» **WORK INSTRUCTIONS**
Find the line holding "FIGURE 5 | Renal" in the entries below. Give it again exactly, along with every line after it up to and including the line holding "Figure 2: Height".

» **EXTRACTED INFORMATION**
▼▼▼

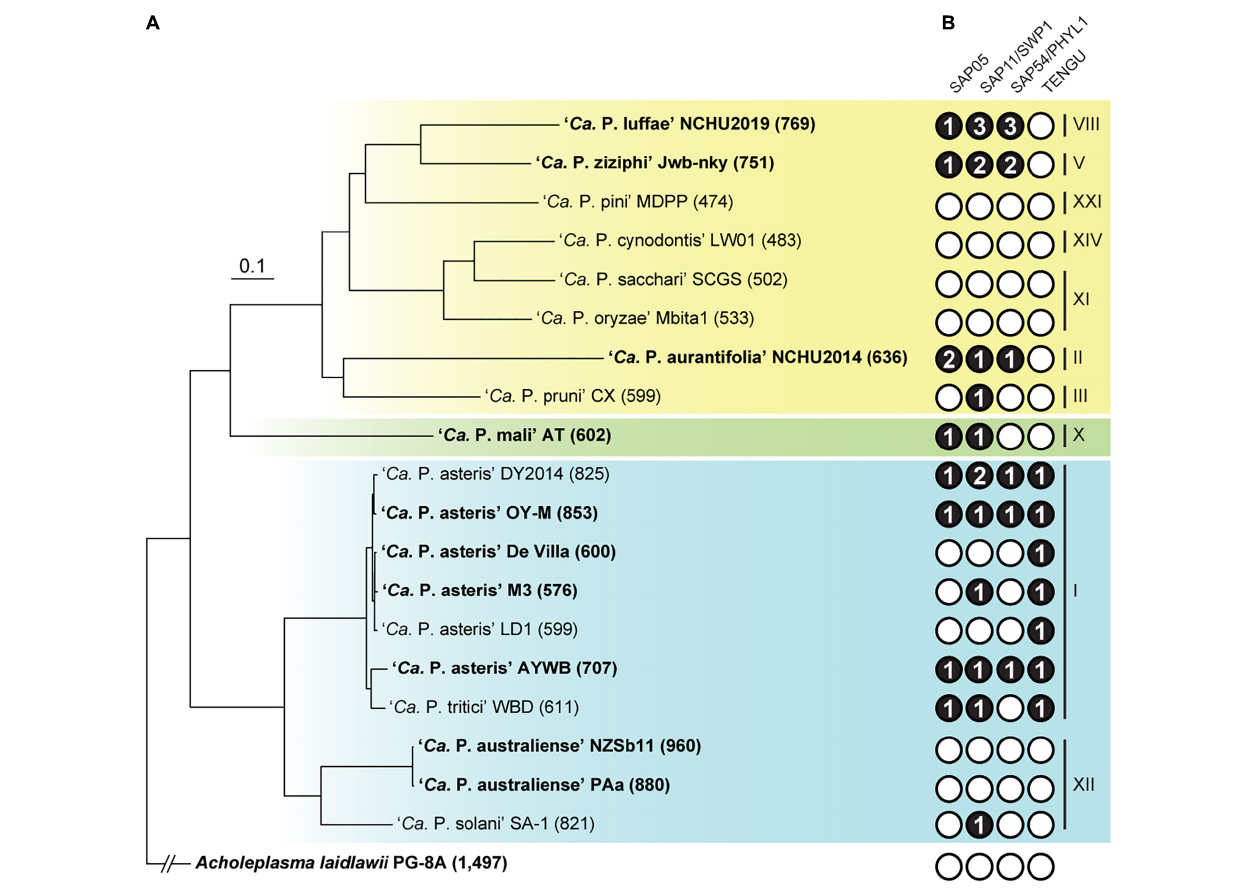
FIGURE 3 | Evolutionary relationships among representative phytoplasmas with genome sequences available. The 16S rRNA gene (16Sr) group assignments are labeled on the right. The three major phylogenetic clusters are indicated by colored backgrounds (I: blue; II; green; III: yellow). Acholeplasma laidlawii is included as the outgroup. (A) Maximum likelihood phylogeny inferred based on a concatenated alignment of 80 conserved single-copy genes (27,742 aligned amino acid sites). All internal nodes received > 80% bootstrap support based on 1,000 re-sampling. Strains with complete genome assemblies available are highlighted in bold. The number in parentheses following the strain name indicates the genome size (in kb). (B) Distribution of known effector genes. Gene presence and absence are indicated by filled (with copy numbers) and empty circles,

▲▲▲
▼▼▼

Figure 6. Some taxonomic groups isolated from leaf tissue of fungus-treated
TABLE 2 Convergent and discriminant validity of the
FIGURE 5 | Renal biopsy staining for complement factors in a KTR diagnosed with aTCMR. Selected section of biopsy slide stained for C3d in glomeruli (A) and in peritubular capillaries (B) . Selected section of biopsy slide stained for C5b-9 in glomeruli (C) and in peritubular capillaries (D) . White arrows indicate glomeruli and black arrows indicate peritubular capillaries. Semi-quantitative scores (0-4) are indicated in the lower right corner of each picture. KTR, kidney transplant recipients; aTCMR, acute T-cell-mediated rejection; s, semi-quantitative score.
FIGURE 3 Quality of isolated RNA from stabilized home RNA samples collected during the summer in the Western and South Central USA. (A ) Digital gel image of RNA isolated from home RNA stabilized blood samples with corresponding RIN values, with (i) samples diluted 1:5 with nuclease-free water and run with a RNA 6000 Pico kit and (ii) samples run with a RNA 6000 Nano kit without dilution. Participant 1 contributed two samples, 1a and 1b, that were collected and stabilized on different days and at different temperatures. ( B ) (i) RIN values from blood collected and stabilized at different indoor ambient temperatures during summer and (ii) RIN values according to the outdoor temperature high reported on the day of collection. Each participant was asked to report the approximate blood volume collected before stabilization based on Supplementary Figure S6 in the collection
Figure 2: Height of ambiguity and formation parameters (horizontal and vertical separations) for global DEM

▲▲▲

» **OUTPUT OF THE TASK**
FIGURE 5 | Renal biopsy staining for complement factors in a KTR diagnosed with aTCMR. Selected section of biopsy slide stained for C3d in glomeruli (A) and in peritubular capillaries (B) . Selected section of biopsy slide stained for C5b-9 in glomeruli (C) and in peritubular capillaries (D) . White arrows indicate glomeruli and black arrows indicate peritubular capillaries. Semi-quantitative scores (0-4) are indicated in the lower right corner of each picture. KTR, kidney transplant recipients; aTCMR, acute T-cell-mediated rejection; s, semi-quantitative score.
FIGURE 3 Quality of isolated RNA from stabilized home RNA samples collected during the summer in the Western and South Central USA. (A ) Digital gel image of RNA isolated from home RNA stabilized blood samples with corresponding RIN values, with (i) samples diluted 1:5 with nuclease-free water and run with a RNA 6000 Pico kit and (ii) samples run with a RNA 6000 Nano kit without dilution. Participant 1 contributed two samples, 1a and 1b, that were collected and stabilized on different days and at different temperatures. ( B ) (i) RIN values from blood collected and stabilized at different indoor ambient temperatures during summer and (ii) RIN values according to the outdoor temperature high reported on the day of collection. Each participant was asked to report the approximate blood volume collected before stabilization based on Supplementary Figure S6 in the collection
Figure 2: Height of ambiguity and formation parameters (horizontal and vertical separations) for global DEM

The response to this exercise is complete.